**** RECORD EXCERPTS

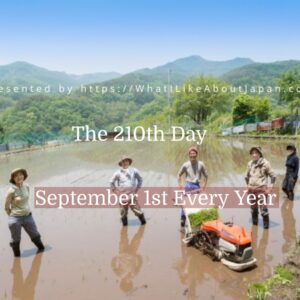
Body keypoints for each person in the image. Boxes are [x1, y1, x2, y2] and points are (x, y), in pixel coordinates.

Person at [5, 168, 45, 257]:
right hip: (15, 219)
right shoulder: (11, 190)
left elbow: (26, 201)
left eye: (20, 174)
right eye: (16, 176)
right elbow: (6, 207)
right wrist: (14, 216)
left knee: (36, 237)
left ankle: (41, 253)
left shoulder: (26, 186)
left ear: (24, 175)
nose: (19, 177)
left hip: (28, 216)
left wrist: (26, 210)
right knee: (16, 241)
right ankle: (17, 257)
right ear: (13, 179)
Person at [245, 147, 276, 229]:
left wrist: (270, 188)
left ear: (260, 153)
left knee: (264, 211)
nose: (254, 155)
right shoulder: (250, 163)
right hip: (251, 190)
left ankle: (266, 229)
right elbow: (246, 176)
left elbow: (273, 176)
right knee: (253, 210)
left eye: (256, 153)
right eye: (252, 153)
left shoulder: (265, 163)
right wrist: (247, 186)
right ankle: (254, 228)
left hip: (262, 190)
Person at [110, 155, 146, 226]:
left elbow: (140, 179)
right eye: (123, 161)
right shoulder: (118, 173)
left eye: (127, 161)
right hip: (122, 197)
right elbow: (111, 181)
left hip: (132, 196)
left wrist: (137, 188)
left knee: (138, 211)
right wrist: (115, 191)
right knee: (123, 213)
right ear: (121, 163)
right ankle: (124, 227)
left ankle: (143, 224)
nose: (125, 162)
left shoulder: (134, 171)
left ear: (129, 162)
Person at [177, 146, 208, 227]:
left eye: (194, 153)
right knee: (185, 203)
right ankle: (183, 219)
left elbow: (206, 176)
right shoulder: (185, 165)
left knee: (196, 205)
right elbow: (179, 175)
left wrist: (204, 188)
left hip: (197, 186)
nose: (192, 155)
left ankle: (194, 221)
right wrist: (180, 186)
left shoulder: (201, 164)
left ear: (196, 154)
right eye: (191, 153)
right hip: (188, 185)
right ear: (189, 155)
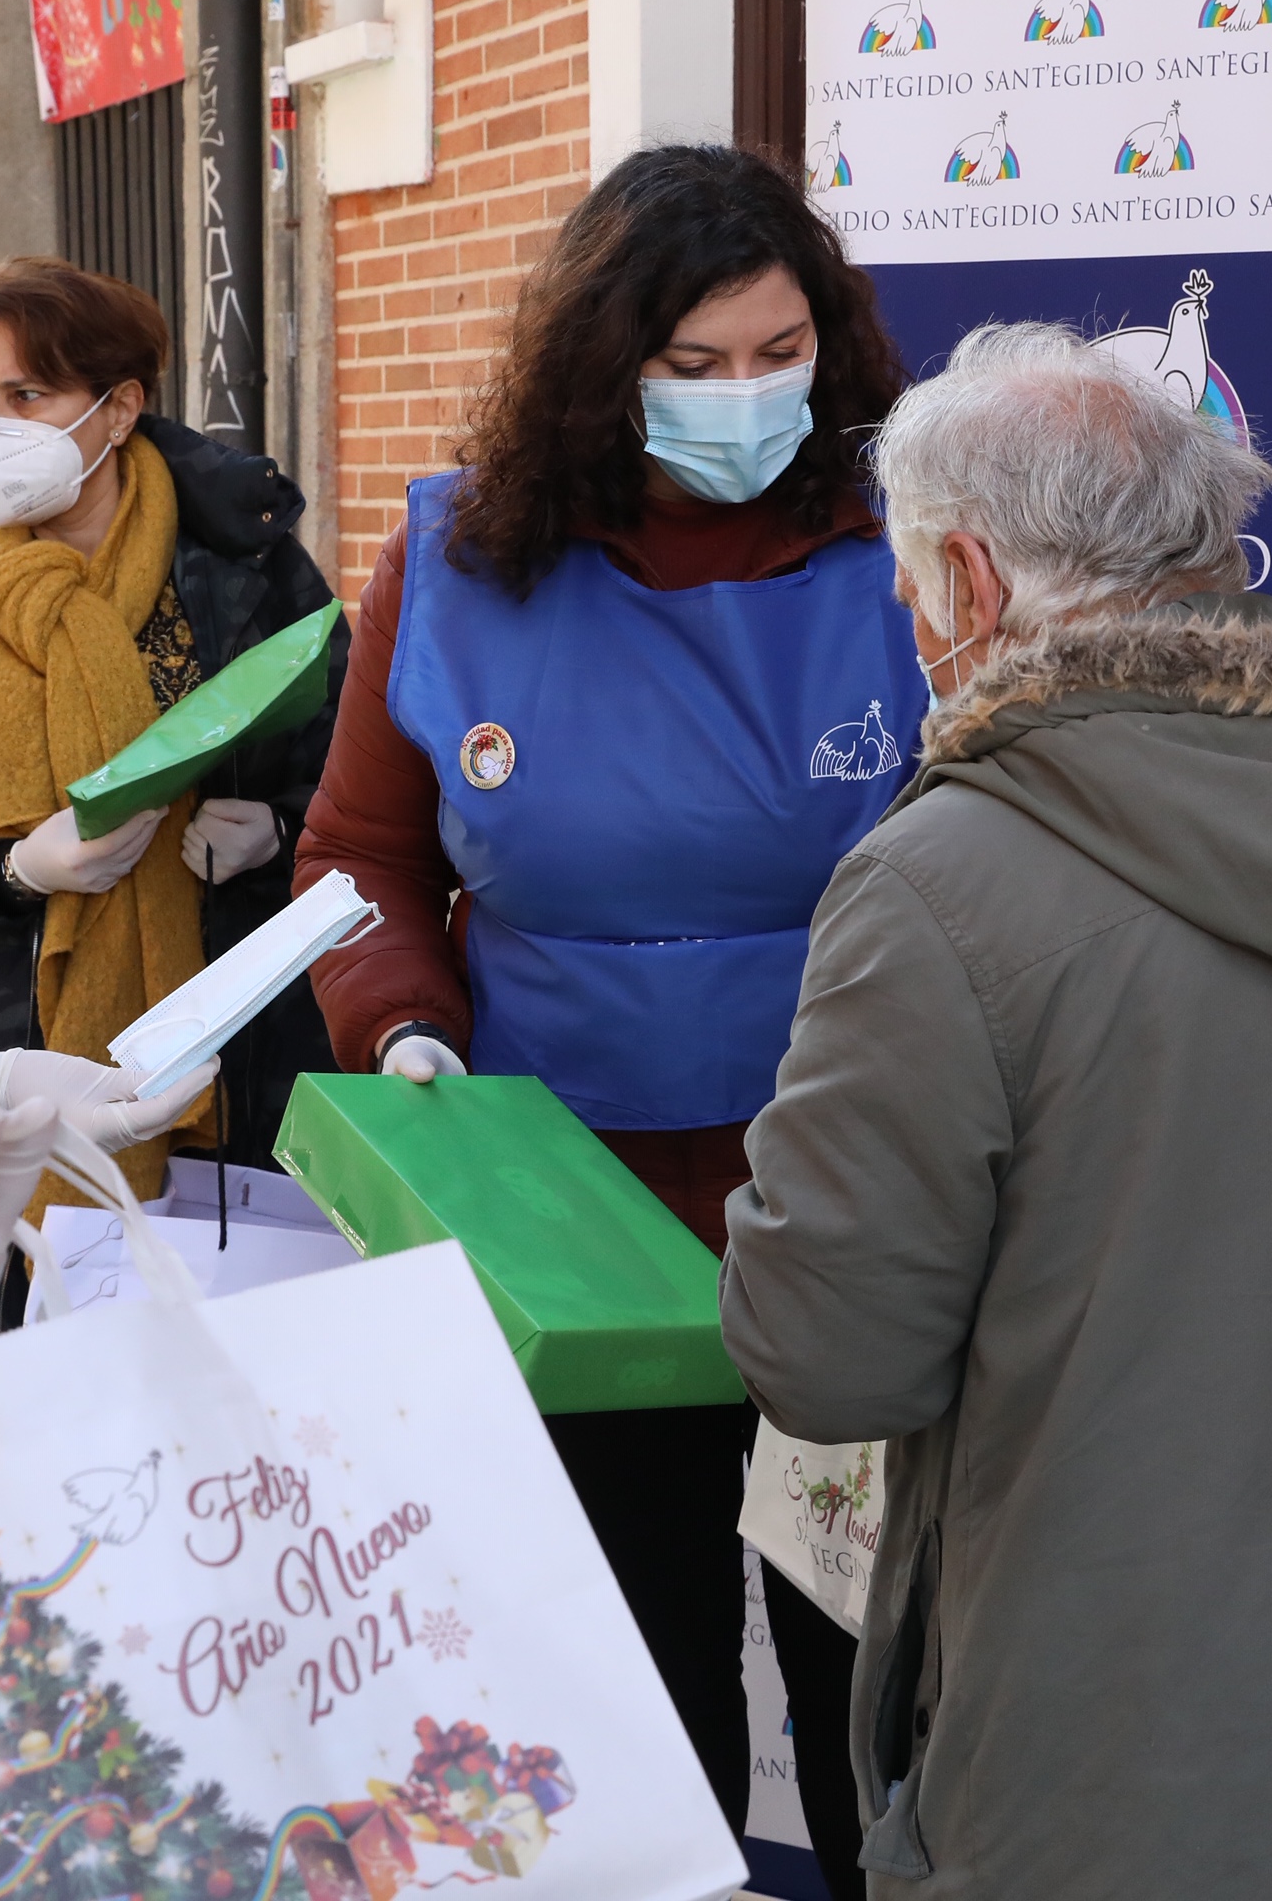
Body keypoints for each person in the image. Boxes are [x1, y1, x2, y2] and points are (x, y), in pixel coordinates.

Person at [718, 319, 1272, 1897]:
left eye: (910, 587)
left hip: (1102, 1766)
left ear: (971, 584)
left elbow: (830, 1357)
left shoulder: (939, 883)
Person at [295, 143, 923, 1855]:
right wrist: (398, 1022)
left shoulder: (914, 537)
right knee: (635, 1682)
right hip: (571, 1216)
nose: (743, 395)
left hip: (862, 1192)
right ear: (603, 366)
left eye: (777, 352)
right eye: (691, 363)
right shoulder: (459, 559)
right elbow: (358, 853)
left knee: (875, 1686)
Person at [0, 257, 345, 1202]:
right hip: (0, 1076)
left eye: (27, 395)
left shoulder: (242, 563)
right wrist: (12, 871)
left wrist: (280, 831)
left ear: (120, 408)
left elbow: (360, 793)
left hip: (237, 1064)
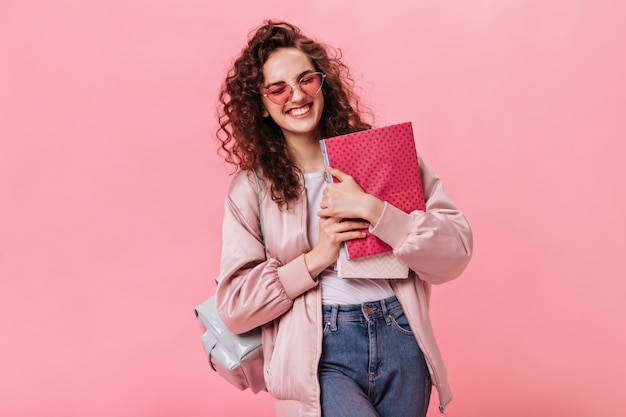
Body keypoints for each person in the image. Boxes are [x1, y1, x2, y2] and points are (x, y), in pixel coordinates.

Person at [214, 20, 473, 417]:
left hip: (401, 335)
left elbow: (455, 251)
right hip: (318, 349)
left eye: (306, 80)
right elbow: (235, 306)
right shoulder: (251, 188)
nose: (296, 95)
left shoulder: (385, 155)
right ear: (261, 105)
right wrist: (318, 256)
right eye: (278, 88)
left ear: (323, 84)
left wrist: (374, 210)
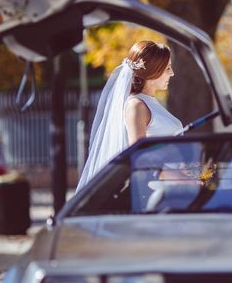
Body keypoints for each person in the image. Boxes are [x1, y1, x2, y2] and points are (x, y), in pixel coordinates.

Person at [76, 40, 183, 191]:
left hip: (172, 185)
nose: (172, 73)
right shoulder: (136, 105)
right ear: (153, 71)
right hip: (157, 190)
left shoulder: (152, 103)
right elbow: (139, 156)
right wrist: (179, 177)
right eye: (168, 68)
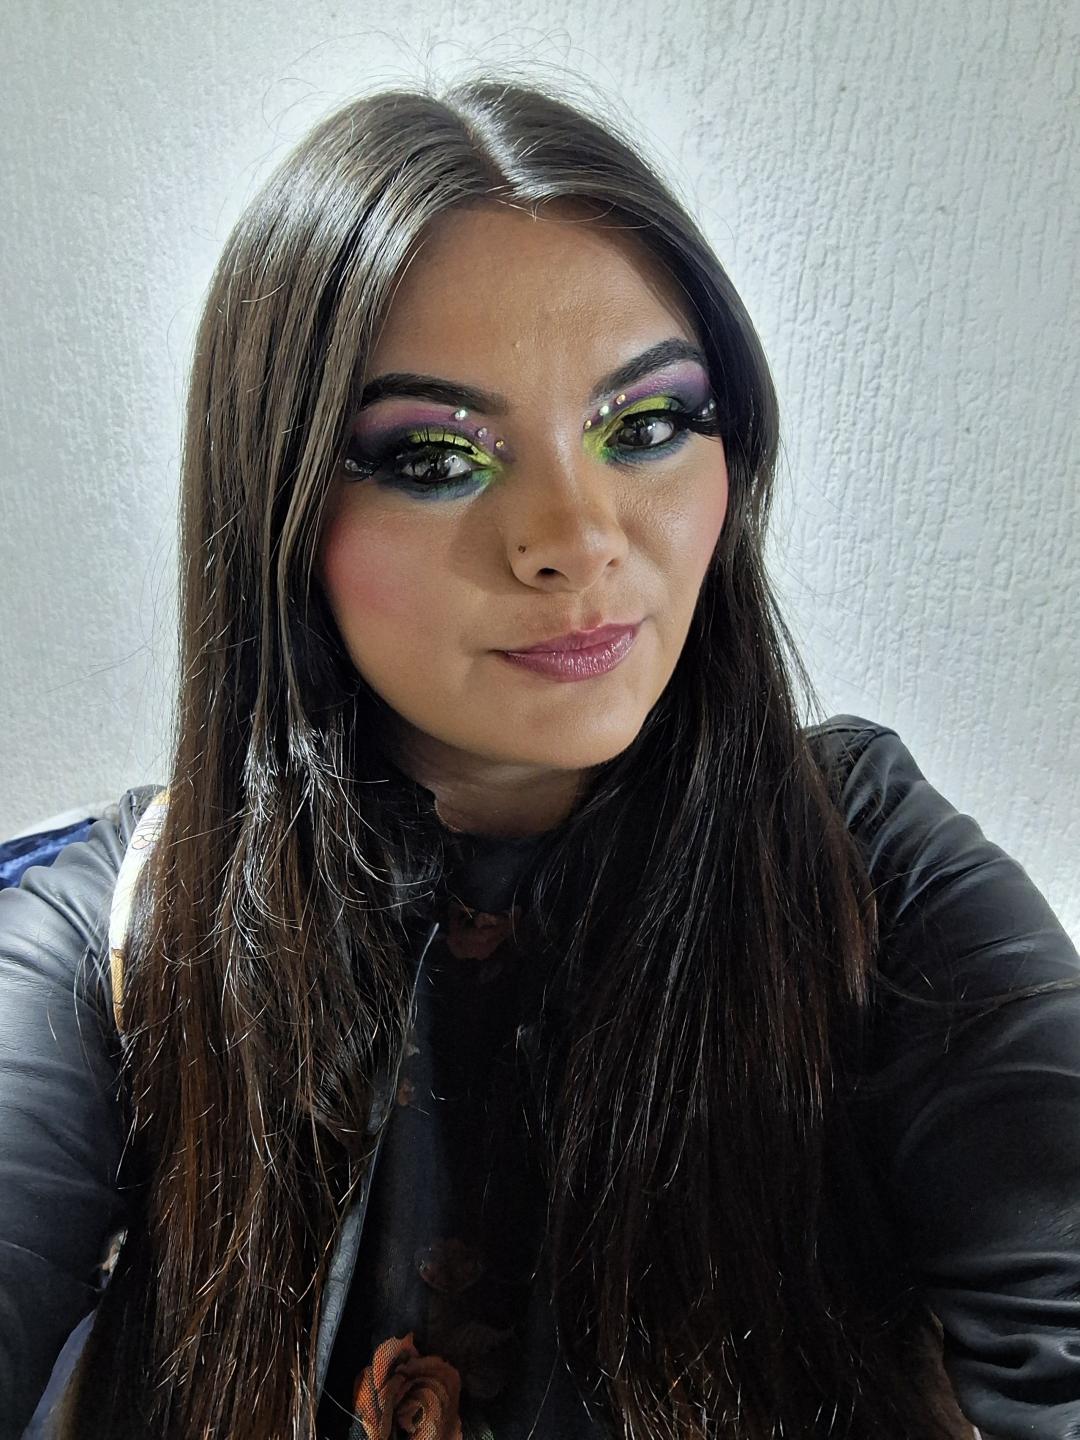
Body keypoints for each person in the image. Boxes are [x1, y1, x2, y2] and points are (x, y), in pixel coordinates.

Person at [1, 74, 1077, 1440]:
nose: (575, 538)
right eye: (434, 456)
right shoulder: (123, 929)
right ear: (280, 507)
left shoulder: (861, 869)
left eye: (647, 427)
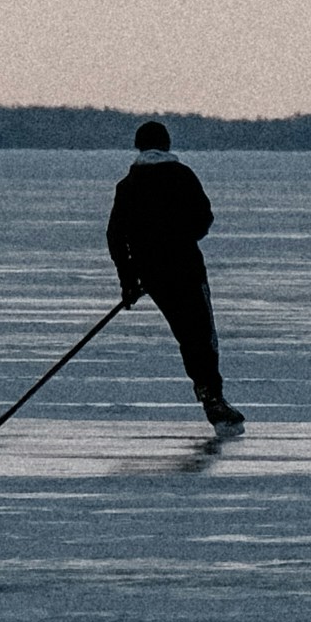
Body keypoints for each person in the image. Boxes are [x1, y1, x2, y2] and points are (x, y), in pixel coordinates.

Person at [106, 120, 243, 431]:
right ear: (166, 145)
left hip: (151, 275)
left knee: (186, 334)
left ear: (138, 147)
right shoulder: (182, 176)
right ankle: (212, 398)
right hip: (186, 270)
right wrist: (180, 239)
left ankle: (211, 397)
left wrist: (128, 280)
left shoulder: (128, 185)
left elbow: (116, 236)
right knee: (201, 334)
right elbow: (203, 218)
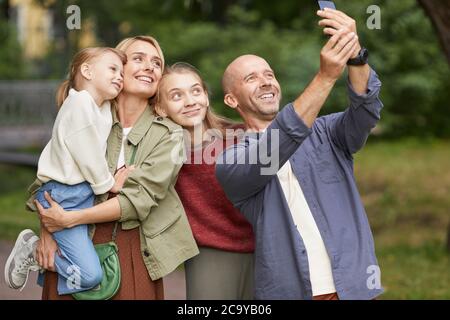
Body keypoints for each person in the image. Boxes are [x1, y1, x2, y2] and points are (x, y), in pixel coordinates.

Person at [215, 9, 384, 300]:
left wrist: (355, 55)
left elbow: (366, 111)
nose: (266, 81)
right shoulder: (231, 162)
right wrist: (325, 77)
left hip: (354, 287)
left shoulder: (327, 132)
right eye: (251, 78)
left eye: (269, 74)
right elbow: (276, 145)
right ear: (232, 99)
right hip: (292, 291)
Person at [31, 36, 199, 300]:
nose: (150, 66)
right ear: (116, 68)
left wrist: (68, 219)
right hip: (75, 245)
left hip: (132, 248)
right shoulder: (87, 114)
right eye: (138, 59)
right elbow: (53, 176)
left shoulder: (171, 135)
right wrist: (48, 230)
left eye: (156, 63)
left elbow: (137, 200)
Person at [4, 47, 129, 295]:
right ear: (87, 71)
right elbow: (88, 154)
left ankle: (41, 259)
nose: (120, 77)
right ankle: (33, 249)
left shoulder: (99, 107)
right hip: (63, 195)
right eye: (113, 69)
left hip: (78, 198)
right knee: (90, 275)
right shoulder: (79, 102)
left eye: (123, 73)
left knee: (80, 266)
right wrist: (108, 184)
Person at [154, 62, 254, 299]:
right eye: (176, 95)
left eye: (196, 91)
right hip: (209, 251)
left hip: (262, 246)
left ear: (207, 97)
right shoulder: (162, 156)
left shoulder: (241, 137)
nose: (190, 101)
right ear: (160, 108)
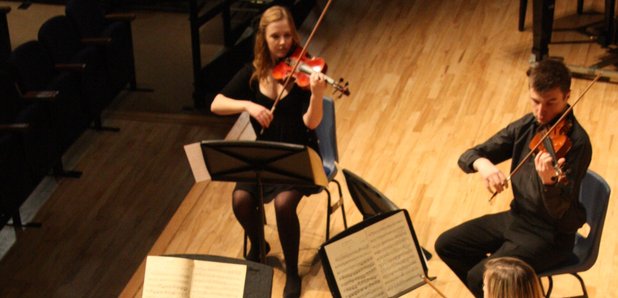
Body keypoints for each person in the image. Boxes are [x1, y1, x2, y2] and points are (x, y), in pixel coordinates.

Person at [434, 59, 592, 297]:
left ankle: (500, 289)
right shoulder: (528, 125)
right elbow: (470, 155)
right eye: (535, 102)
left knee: (479, 276)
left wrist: (549, 183)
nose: (541, 112)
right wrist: (483, 165)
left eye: (551, 103)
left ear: (567, 96)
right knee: (447, 245)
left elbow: (563, 213)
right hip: (518, 216)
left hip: (550, 235)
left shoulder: (577, 144)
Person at [210, 5, 327, 298]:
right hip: (264, 153)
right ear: (264, 38)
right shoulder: (253, 73)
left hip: (299, 154)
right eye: (276, 36)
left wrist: (316, 94)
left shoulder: (305, 70)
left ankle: (293, 274)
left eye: (288, 35)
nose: (284, 42)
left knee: (284, 205)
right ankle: (260, 246)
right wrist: (247, 105)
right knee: (240, 201)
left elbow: (310, 123)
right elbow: (216, 103)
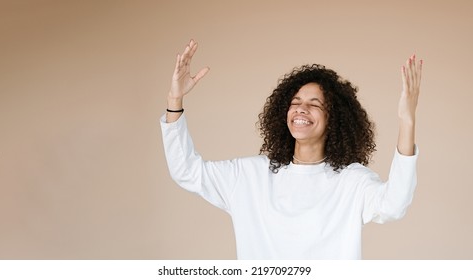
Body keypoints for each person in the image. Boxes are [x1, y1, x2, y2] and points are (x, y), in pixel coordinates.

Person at [160, 39, 422, 259]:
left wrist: (406, 121)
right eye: (295, 102)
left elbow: (394, 204)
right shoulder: (250, 176)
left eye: (315, 104)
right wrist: (174, 101)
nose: (301, 109)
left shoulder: (351, 181)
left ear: (335, 118)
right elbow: (186, 171)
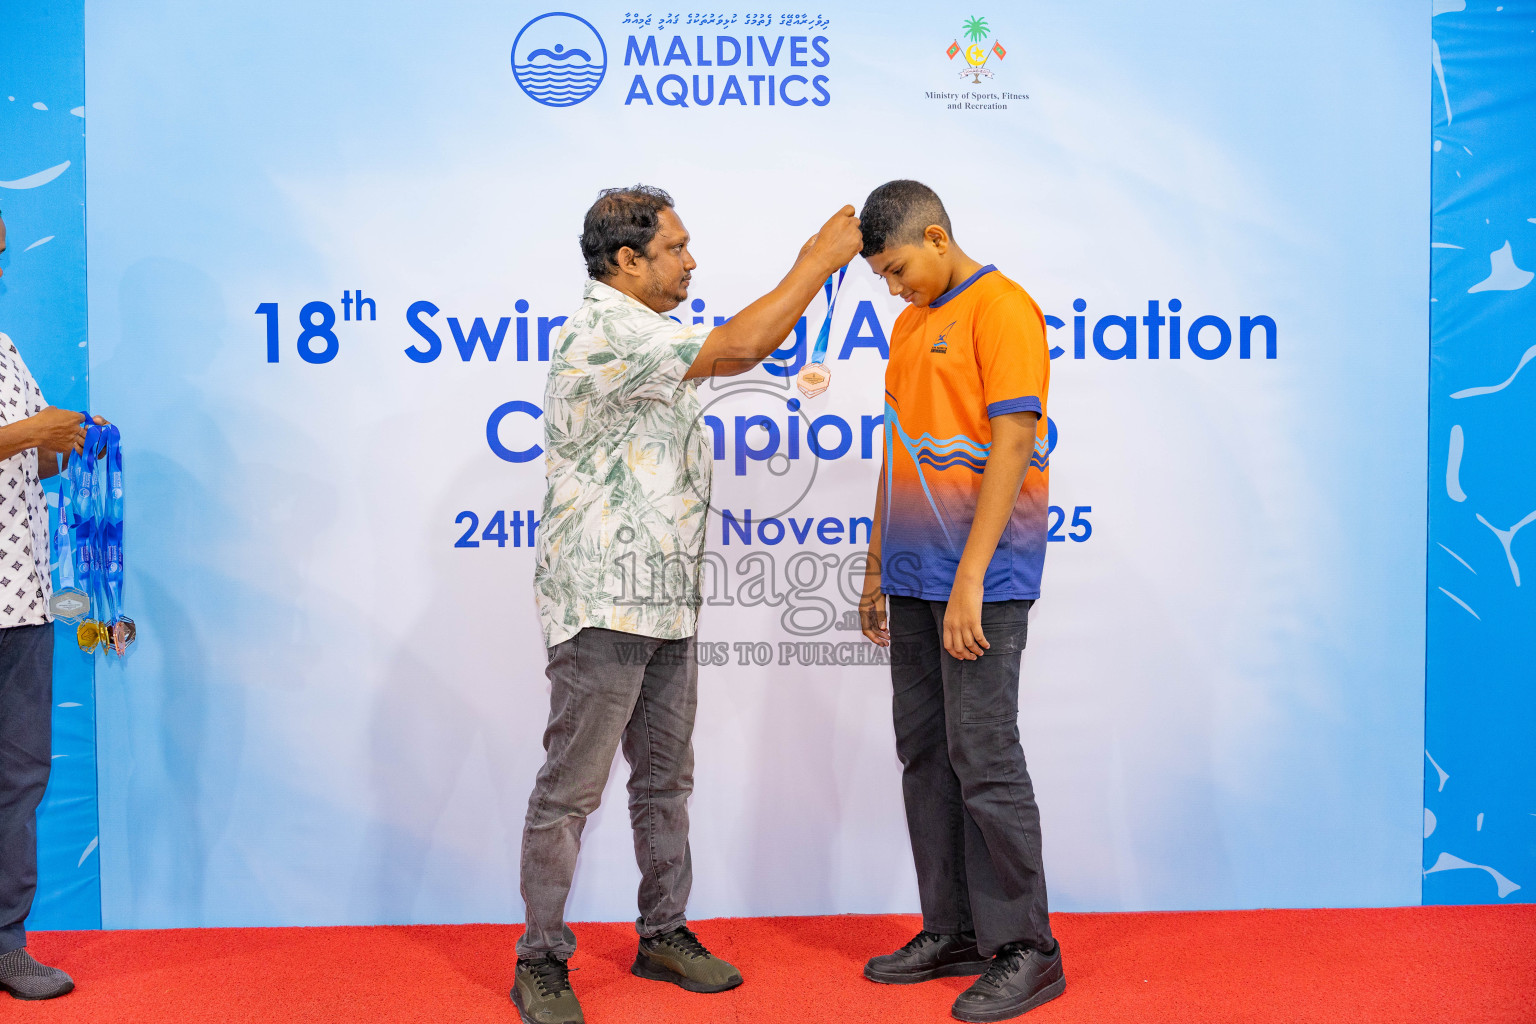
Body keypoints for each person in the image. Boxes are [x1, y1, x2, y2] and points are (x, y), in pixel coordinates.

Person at [514, 186, 862, 1024]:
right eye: (676, 248)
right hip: (603, 602)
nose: (690, 261)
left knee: (665, 783)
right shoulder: (609, 329)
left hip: (666, 601)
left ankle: (664, 933)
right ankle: (540, 960)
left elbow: (732, 357)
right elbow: (741, 345)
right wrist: (816, 261)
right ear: (627, 260)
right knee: (570, 793)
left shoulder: (653, 338)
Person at [856, 180, 1064, 1022]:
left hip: (981, 575)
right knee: (927, 755)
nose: (893, 286)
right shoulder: (909, 326)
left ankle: (1027, 947)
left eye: (898, 267)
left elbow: (1014, 440)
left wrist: (970, 578)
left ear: (936, 237)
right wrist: (876, 567)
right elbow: (897, 450)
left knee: (984, 752)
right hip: (910, 574)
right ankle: (953, 929)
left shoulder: (1004, 309)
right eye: (880, 276)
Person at [0, 206, 106, 1001]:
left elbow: (20, 466)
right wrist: (31, 429)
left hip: (22, 596)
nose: (1, 268)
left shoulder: (4, 349)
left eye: (2, 253)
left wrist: (50, 449)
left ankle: (7, 944)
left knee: (21, 774)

********

Word for word and without pictures, please write out only the lines from the start of the entries through the line containing "right eye: (16, 176)", both included.

Body keypoints for each person in the image. Boxes are [x1, y1, x2, y2] and points are (x, y), in pixel coordinates.

Person at [5, 168, 45, 257]:
right hip: (15, 219)
right shoulder: (11, 190)
left elbow: (26, 201)
left eye: (20, 174)
right eye: (16, 176)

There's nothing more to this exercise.